> [Exercises]:
(1) Translate this sentence from the text on charge shielding into Spanish: "In effect, a test charge only faces half of the total number of particles in a single charge."
(2) Take the text on shielding among the 77 particles of a single charge further, starting from the point where it stops.

> [Text extract]:
It is possible that we do not have to account for 3D space using the factor \(\sqrt{3}\), but must account for the fact that the single charge is a lump of \(77\) particles. In any one direction half of these particles on one side shield the other half of the particles on the other side. In effect, a test charge only faces half of the total number of particles in a single charge. The effective number of particles, \(n_e\) is,
\(n_e=\cfrac{n}{2}=\cfrac{77}{2}\)
half the total number of particles in a charge, \(n\).
So,
\(q_{adj}=\cfrac{1}{9.029022e26}*\cfrac{2ln(cosh(3.135009))}{4\pi\times10^{-7}}*\cfrac{77}{2}=1.658431e−19 \)

> [Provided material]:
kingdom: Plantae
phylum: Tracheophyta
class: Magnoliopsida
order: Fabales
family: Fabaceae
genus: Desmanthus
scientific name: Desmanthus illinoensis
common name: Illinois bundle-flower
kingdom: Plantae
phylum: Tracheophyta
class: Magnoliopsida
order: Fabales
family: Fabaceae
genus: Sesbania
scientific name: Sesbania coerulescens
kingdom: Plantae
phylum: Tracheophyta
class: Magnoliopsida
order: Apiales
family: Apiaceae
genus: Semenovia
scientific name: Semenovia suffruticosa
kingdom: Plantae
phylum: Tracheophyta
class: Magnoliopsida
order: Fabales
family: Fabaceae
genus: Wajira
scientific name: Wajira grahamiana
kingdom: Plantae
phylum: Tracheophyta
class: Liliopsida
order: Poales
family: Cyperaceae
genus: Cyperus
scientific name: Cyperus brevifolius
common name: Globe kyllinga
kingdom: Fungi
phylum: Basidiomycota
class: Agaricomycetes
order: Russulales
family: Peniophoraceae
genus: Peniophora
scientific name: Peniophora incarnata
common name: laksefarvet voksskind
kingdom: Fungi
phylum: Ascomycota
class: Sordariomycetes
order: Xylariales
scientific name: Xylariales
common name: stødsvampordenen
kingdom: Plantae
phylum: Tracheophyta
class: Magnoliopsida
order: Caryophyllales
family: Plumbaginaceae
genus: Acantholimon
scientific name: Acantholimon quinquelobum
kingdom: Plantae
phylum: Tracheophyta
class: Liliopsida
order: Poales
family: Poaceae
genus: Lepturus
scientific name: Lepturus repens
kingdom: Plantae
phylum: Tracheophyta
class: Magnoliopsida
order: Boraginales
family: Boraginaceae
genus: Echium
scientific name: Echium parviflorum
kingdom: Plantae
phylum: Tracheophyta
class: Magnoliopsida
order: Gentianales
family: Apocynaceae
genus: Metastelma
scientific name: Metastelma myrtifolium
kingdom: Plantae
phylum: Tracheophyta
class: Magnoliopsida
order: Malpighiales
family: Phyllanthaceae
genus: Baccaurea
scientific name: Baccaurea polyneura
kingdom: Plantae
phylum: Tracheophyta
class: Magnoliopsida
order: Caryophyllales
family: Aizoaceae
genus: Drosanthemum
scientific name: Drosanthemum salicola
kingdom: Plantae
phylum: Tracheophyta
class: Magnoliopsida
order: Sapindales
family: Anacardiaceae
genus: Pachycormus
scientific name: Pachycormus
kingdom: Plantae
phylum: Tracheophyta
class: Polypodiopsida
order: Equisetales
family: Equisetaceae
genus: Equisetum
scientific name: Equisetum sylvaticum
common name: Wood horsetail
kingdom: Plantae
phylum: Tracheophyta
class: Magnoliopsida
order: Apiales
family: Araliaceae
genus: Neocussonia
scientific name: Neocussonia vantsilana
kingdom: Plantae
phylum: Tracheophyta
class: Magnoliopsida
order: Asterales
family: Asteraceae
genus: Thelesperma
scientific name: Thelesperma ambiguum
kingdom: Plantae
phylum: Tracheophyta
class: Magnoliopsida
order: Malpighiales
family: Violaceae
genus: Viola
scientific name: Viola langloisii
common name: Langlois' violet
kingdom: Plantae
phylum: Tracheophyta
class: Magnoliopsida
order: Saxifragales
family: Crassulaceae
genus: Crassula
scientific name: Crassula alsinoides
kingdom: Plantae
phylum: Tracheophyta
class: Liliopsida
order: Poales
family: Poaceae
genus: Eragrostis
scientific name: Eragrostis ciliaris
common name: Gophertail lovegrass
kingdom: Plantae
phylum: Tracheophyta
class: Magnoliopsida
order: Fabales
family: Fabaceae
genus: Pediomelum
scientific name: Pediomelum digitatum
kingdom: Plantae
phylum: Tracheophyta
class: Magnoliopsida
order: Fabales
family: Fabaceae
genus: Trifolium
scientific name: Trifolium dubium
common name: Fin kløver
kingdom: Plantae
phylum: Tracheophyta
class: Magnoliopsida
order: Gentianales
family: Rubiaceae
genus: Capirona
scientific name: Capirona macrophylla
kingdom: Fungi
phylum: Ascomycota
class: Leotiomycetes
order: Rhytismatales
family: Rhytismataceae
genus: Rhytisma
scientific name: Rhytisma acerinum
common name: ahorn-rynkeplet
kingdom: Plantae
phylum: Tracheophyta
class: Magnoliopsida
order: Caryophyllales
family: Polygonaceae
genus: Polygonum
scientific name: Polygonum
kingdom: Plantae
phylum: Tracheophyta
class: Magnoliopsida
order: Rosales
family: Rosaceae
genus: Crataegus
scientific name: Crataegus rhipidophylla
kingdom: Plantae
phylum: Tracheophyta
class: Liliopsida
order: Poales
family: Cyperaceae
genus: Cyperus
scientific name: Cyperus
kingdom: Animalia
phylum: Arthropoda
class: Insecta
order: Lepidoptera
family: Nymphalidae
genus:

> [Answers given]:
(1) En la práctica, una carga de prueba solo se enfrenta a la mitad del número total de partículas de una carga individual.

(2)
in any one direction.
Good night...
If we really fuss about it,
\(\left\lceil\cfrac{77}{2}\right\rceil=\left\lceil38.5\right\rceil=38\)
when the experiment to find the elementary charge \(e\) is using repulsive force and the situation is presented with the least repulsive force.
\(q_{adj}=\cfrac{1}{9.029022e26}*\cfrac{2ln(cosh(3.135009))}{4\pi\times10^{-7}}*\left\lceil\cfrac{77}{2}\right\rceil=1.636893e-19 \)
Good morning!